▶ Work to complete
a - According to the Salsa20 and SSE2 post, what is the main problem with a 64-bit function modeled on Salsa20, and what causes it? Answer in one to three sentences.
b - List every newsgroup that the Salsa20 and SSE2 post names as an available news archive.

▶ Selected text

- - - - - - -

Re: Salsa20 and SSE2?
Available news archives: comp.lang.tcl - comp.lang.python - comp.security.firewalls - sci.crypt - comp.lang.php - comp.lang.javascript
Google
 
Web news.hping.org


sci.crypt archive

Re: Salsa20 and SSE2?

From: D. J. Bernstein <djb@cr.yp.to>
Date: Mon Aug 29 2005 - 08:49:46 CEST

Paul Rubin wrote:
> It's disappointing that the SSE2 instructions are so slow.

The biggest part of the problem is the number of instructions required:

   * XMM instructions can't simply add the way that LEA can. They have
     to copy, then add.

   * XMM instructions can't simply rotate the way that ROL can. They
     have to copy, then shift, then shift, then xor.

   * XMM instructions can't even copy in one instruction without serious
     P4 latency problems. They have to copy a 0, then xor.

Even if you aren't worried about P4 latency, the simple add-rotate-xor
in Salsa20 turns into at least seven XMM instructions. Each round has
four add-rotate-xor operations and three shuffles, for a total of at
least 31 XMM instructions per round.

For comparison, traditional non-XMM code takes 26.75 cycles per round on
the Athlon, and completely straightforward serial code takes 24.5 cycles
per round on the PowerPC G4.

> Alternatively, any chance of a "salsa40" function that uses 64-bit
> scalar operations? What are the obvious pitfalls in designing one
> that more or less imitates salsa20?

The main problem is that the 64-bit speedup is accompanied by a severe
32-bit slowdown. Shuffling sixteen 64-bit variables into x86 registers
takes a lot of time; also, add-with-carry is often fairly slow.

---D. J. Bernstein, Professor, Mathematics, Statistics,
and Computer Science, University of Illinois at Chicago
Received on Thu Sep 29 21:51:29 2005

- - - - - - -

▶ Data extracts
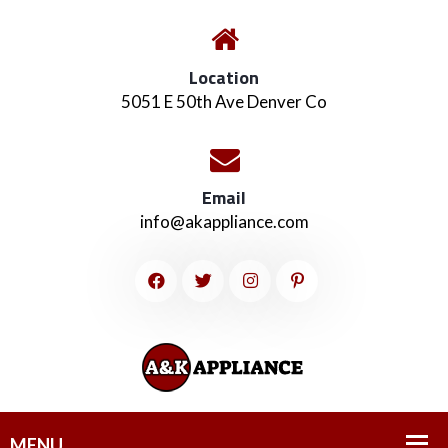
Location
5051 E 50th Ave Denver Co
Email
info@akappliance.com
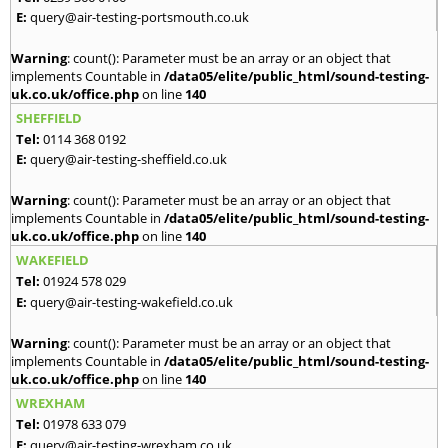
E:
query@air-testing-portsmouth.co.uk
Warning
: count(): Parameter must be an array or an object that
implements Countable in
/data05/elite/public_html/sound-testing-
uk.co.uk/office.php
on line
140
SHEFFIELD
Tel:
0114 368 0192
E:
query@air-testing-sheffield.co.uk
Warning
: count(): Parameter must be an array or an object that
implements Countable in
/data05/elite/public_html/sound-testing-
uk.co.uk/office.php
on line
140
WAKEFIELD
Tel:
01924 578 029
E:
query@air-testing-wakefield.co.uk
Warning
: count(): Parameter must be an array or an object that
implements Countable in
/data05/elite/public_html/sound-testing-
uk.co.uk/office.php
on line
140
WREXHAM
Tel:
01978 633 079
E:
query@air-testing-wrexham.co.uk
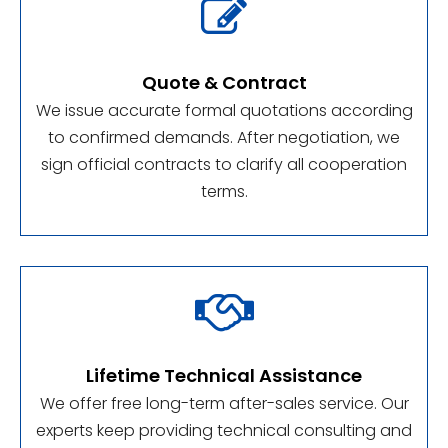

Quote & Contract
We issue accurate formal quotations according
to confirmed demands. After negotiation, we
sign official contracts to clarify all cooperation
terms.

Lifetime Technical Assistance
We offer free long-term after-sales service. Our
experts keep providing technical consulting and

- - - - - - -

▶ Answers to this exercise
a - The 64-bit speedup comes with a severe 32-bit slowdown. Shuffling sixteen 64-bit variables into x86 registers takes a lot of time, and add-with-carry is often fairly slow.

b - comp.lang.tcl, comp.lang.python, comp.security.firewalls, sci.crypt, comp.lang.php, comp.lang.javascript